___ Data for review ___

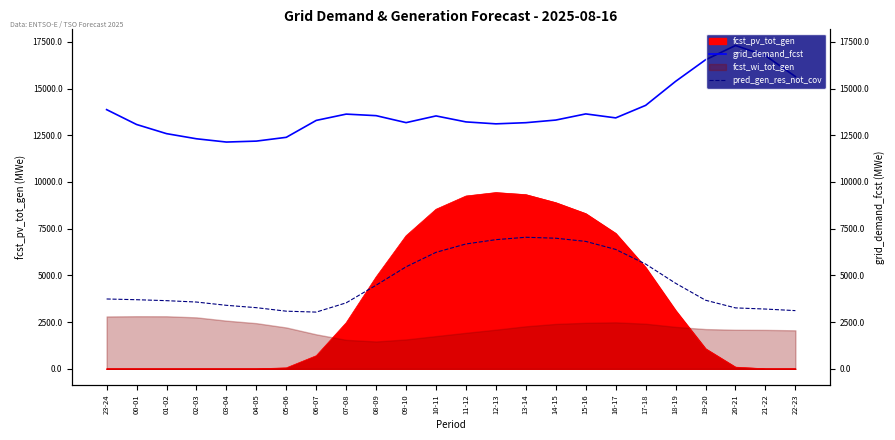

How many values in the pred_gen_res_not_cov series are below 3737?

12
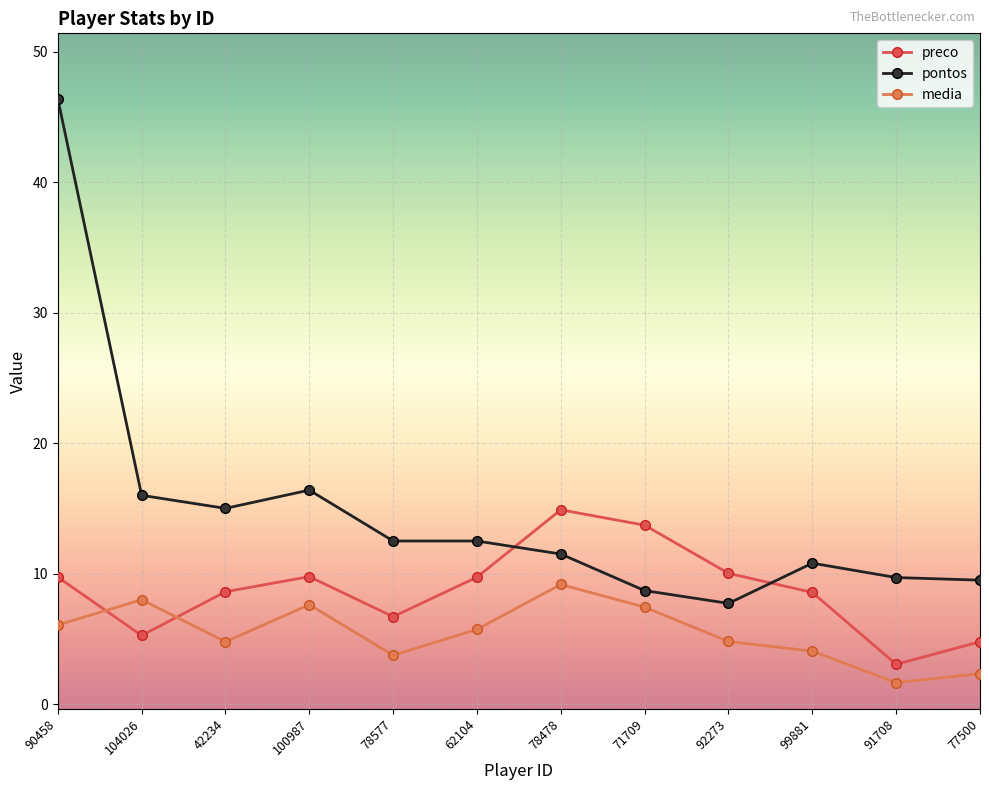

Which category has the highest value across all series?

90458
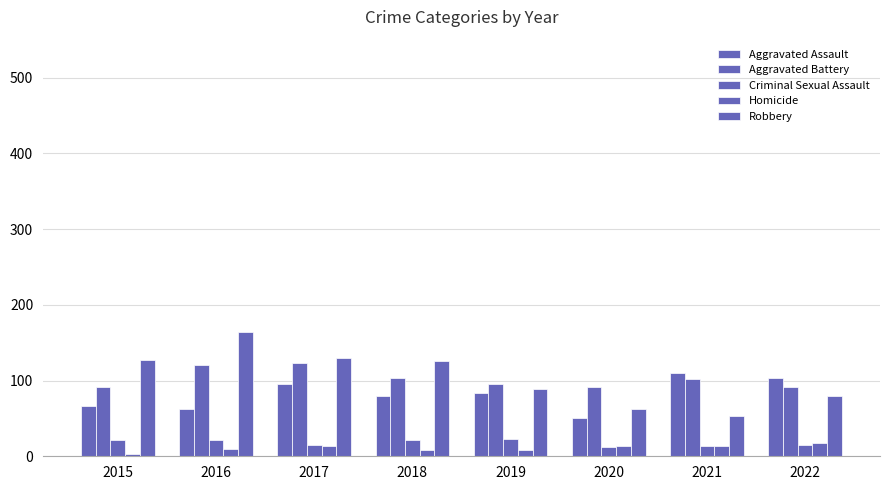

Does the chart contain stacked bars?

No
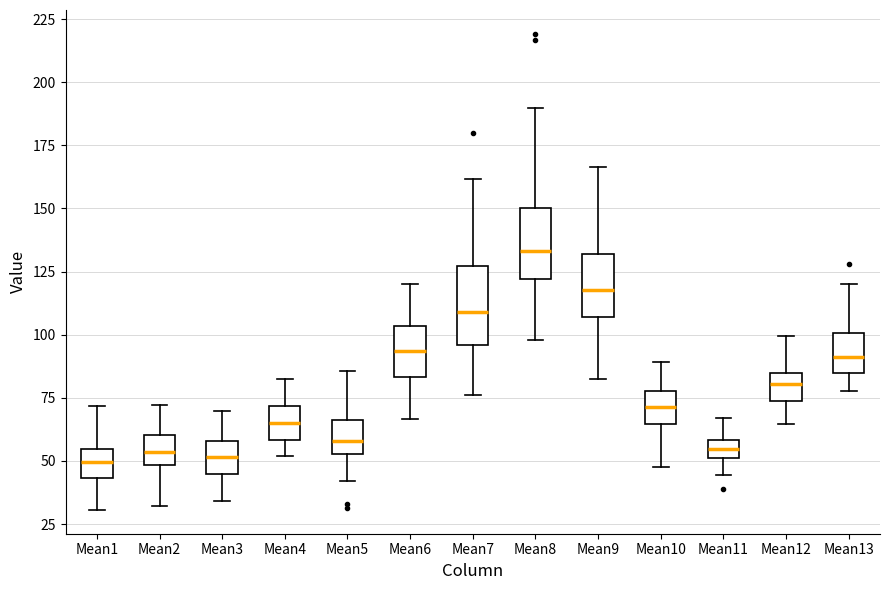

Where does the upper whisker of the box for Mean11 end on the y-axis? The values are not printed on the chart, so give them approximately, as read against the axis.

65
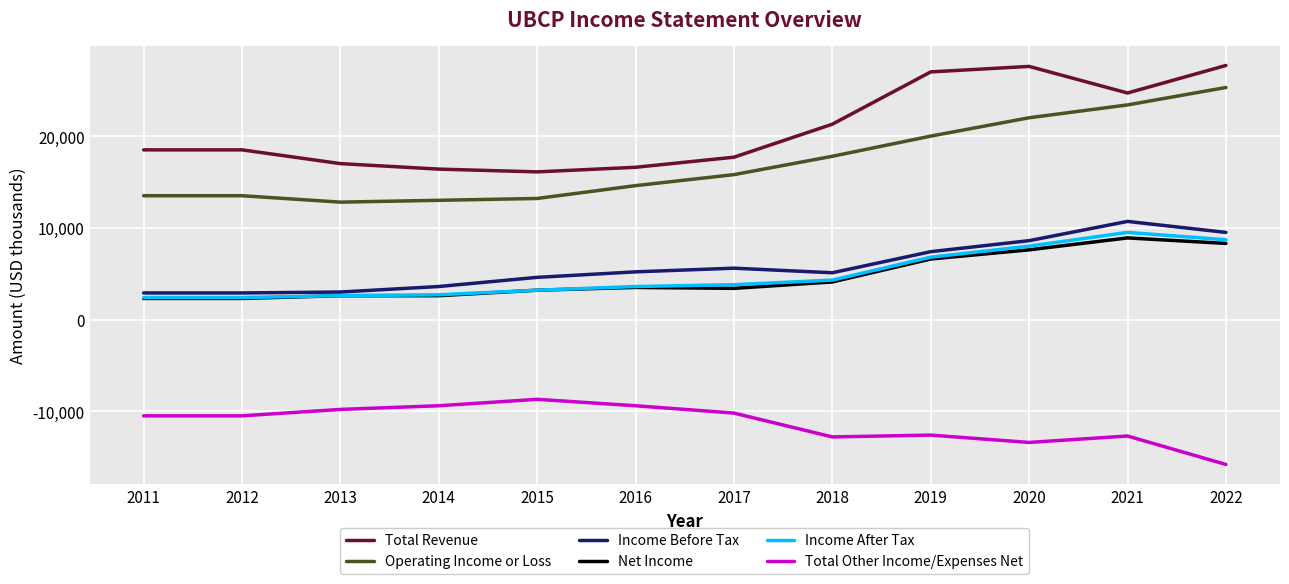

Is the value of Total Other Income/Expenses Net at 2013 greater than the value of Income Before Tax at 2018?

No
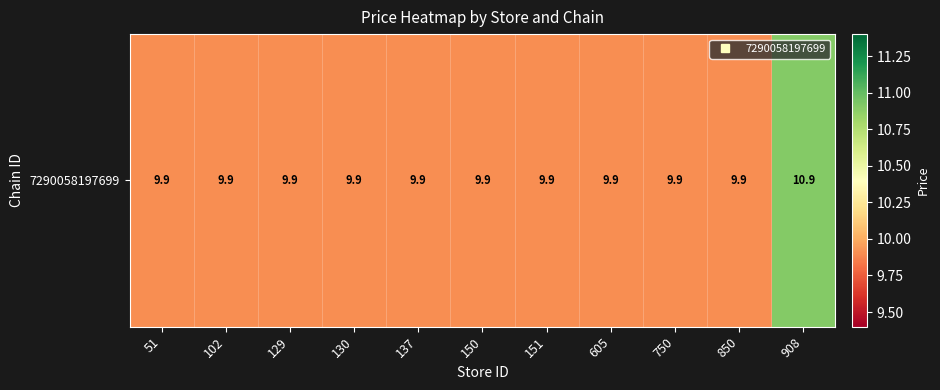

What value does the data have at 51?

9.9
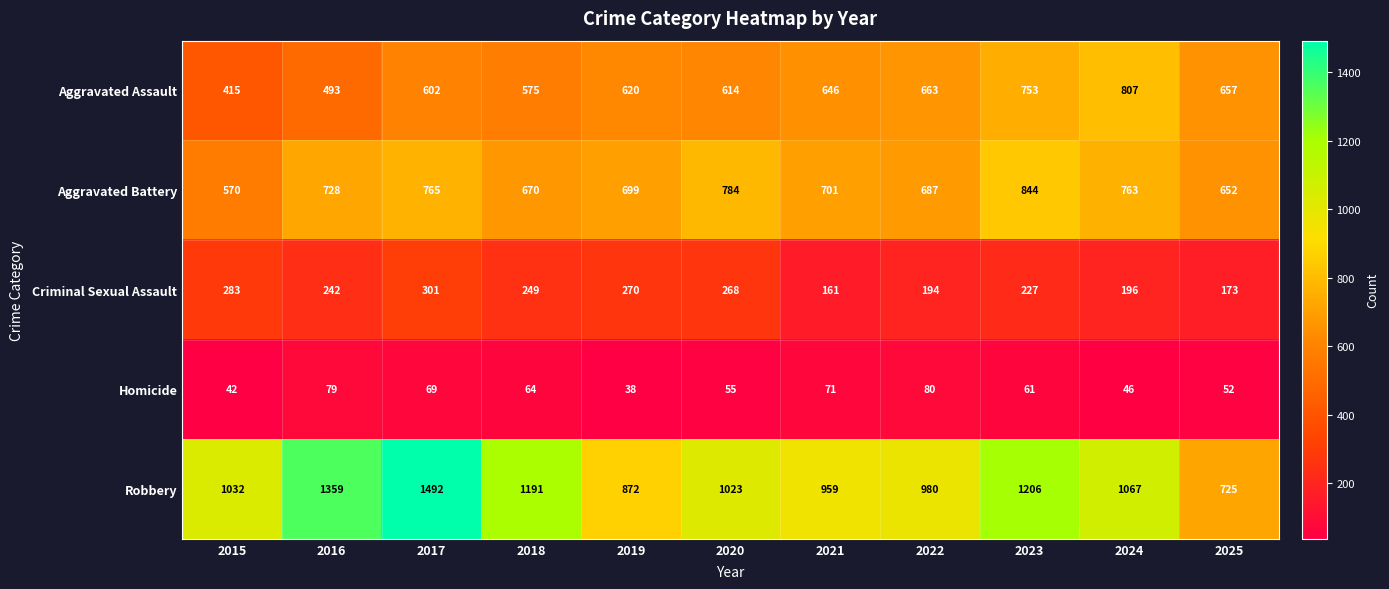

Rank the series by their maximum value, from highest to lowest.

Robbery, Aggravated Battery, Aggravated Assault, Criminal Sexual Assault, Homicide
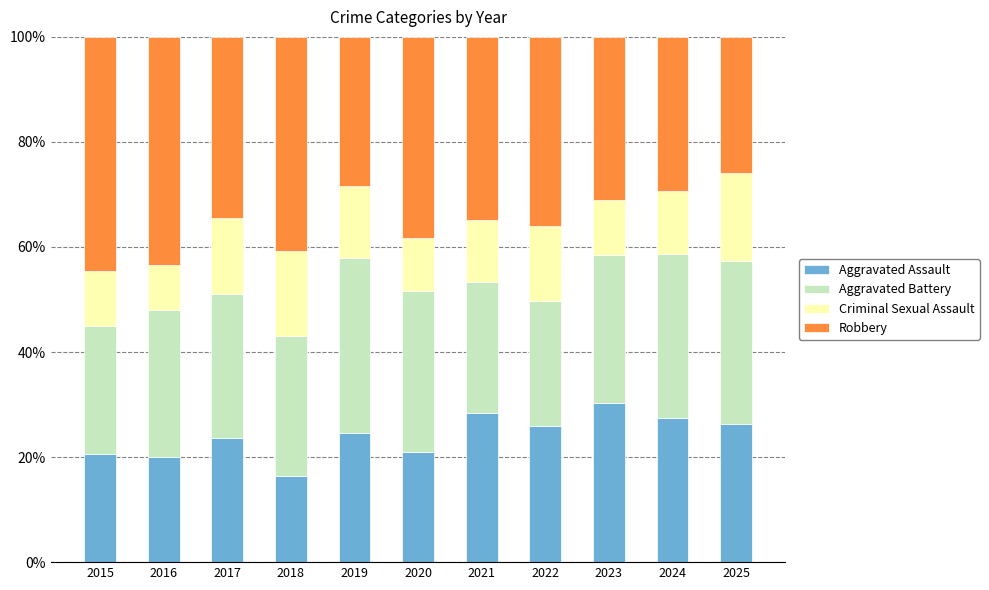

The Aggravated Assault series shows 14.1 at 2020. True or false?

False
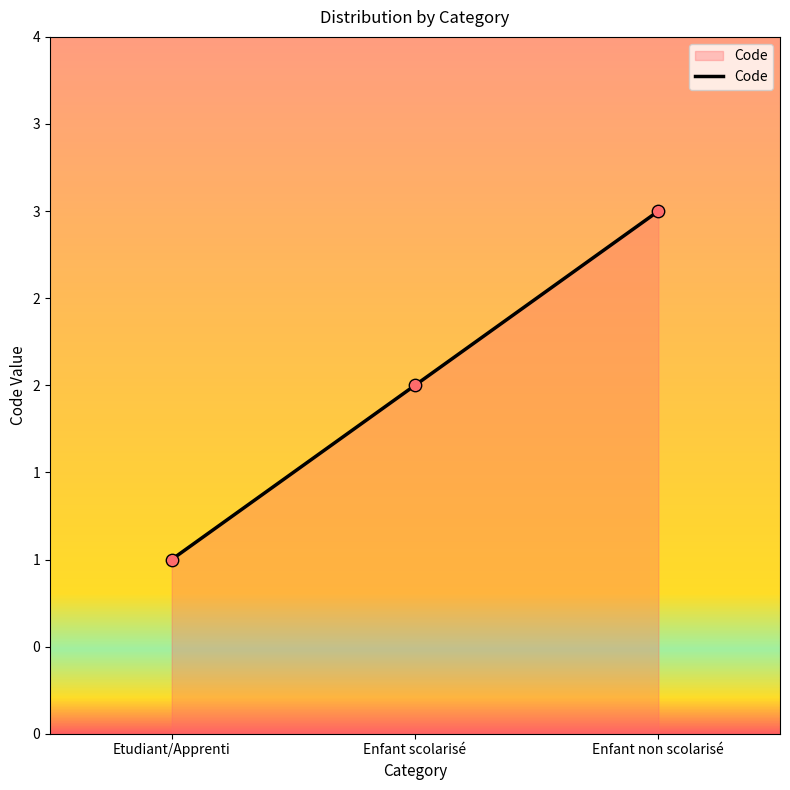

What is the change in value from Enfant scolarisé to Enfant non scolarisé?

+1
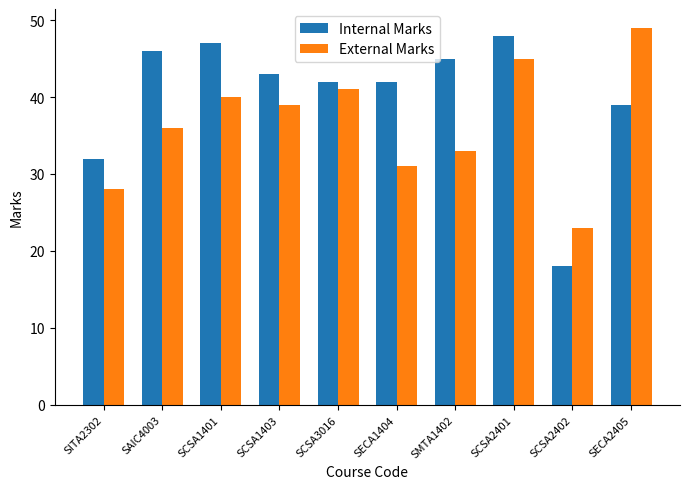

What is the sum of all Internal Marks values?

402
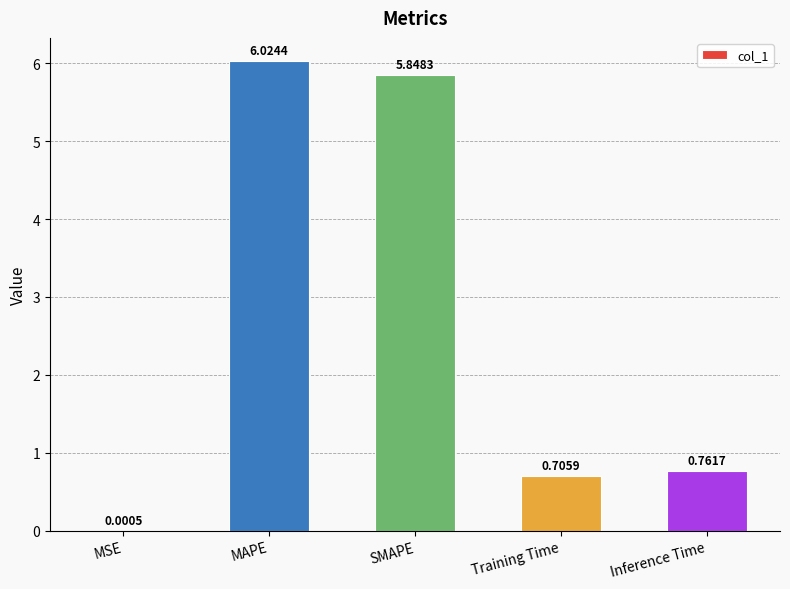

Which label corresponds to the largest value in the chart?

MAPE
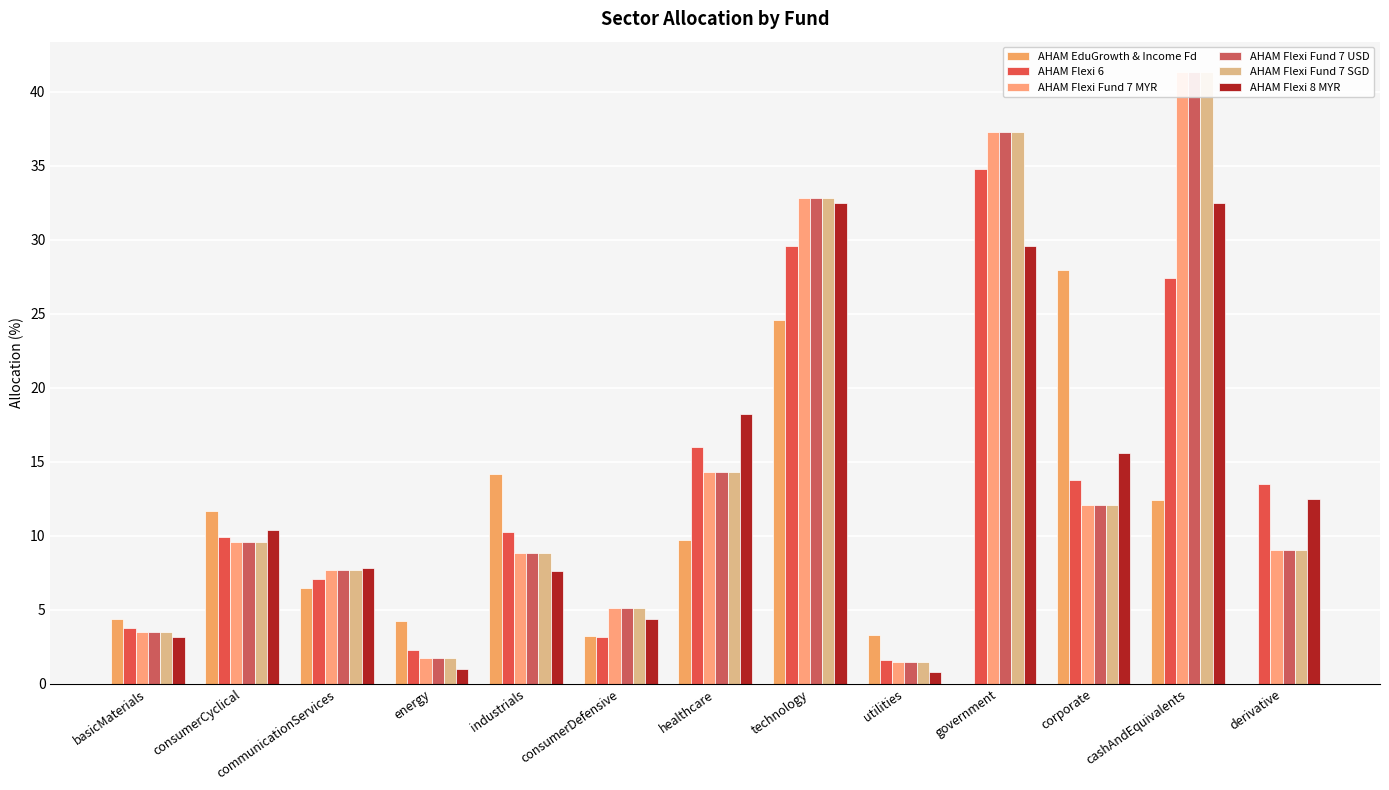

Which series has the largest total across all categories?

AHAM Flexi Fund 7 MYR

___

Exercise requirements: Repeat every one of the entries above word for word, leaving out the pictures.

Task response:
How many values in the pred_gen_res_not_cov series are below 3737?

12

Which category has the highest value across all series?

90458

Does the chart contain stacked bars?

No

Where does the upper whisker of the box for Mean11 end on the y-axis? The values are not printed on the chart, so give them approximately, as read against the axis.

65

Is the value of Total Other Income/Expenses Net at 2013 greater than the value of Income Before Tax at 2018?

No

What value does the data have at 51?

9.9

Rank the series by their maximum value, from highest to lowest.

Robbery, Aggravated Battery, Aggravated Assault, Criminal Sexual Assault, Homicide

The Aggravated Assault series shows 14.1 at 2020. True or false?

False

What is the change in value from Enfant scolarisé to Enfant non scolarisé?

+1

What is the sum of all Internal Marks values?

402

Which label corresponds to the largest value in the chart?

MAPE

Which series has the largest total across all categories?

AHAM Flexi Fund 7 MYR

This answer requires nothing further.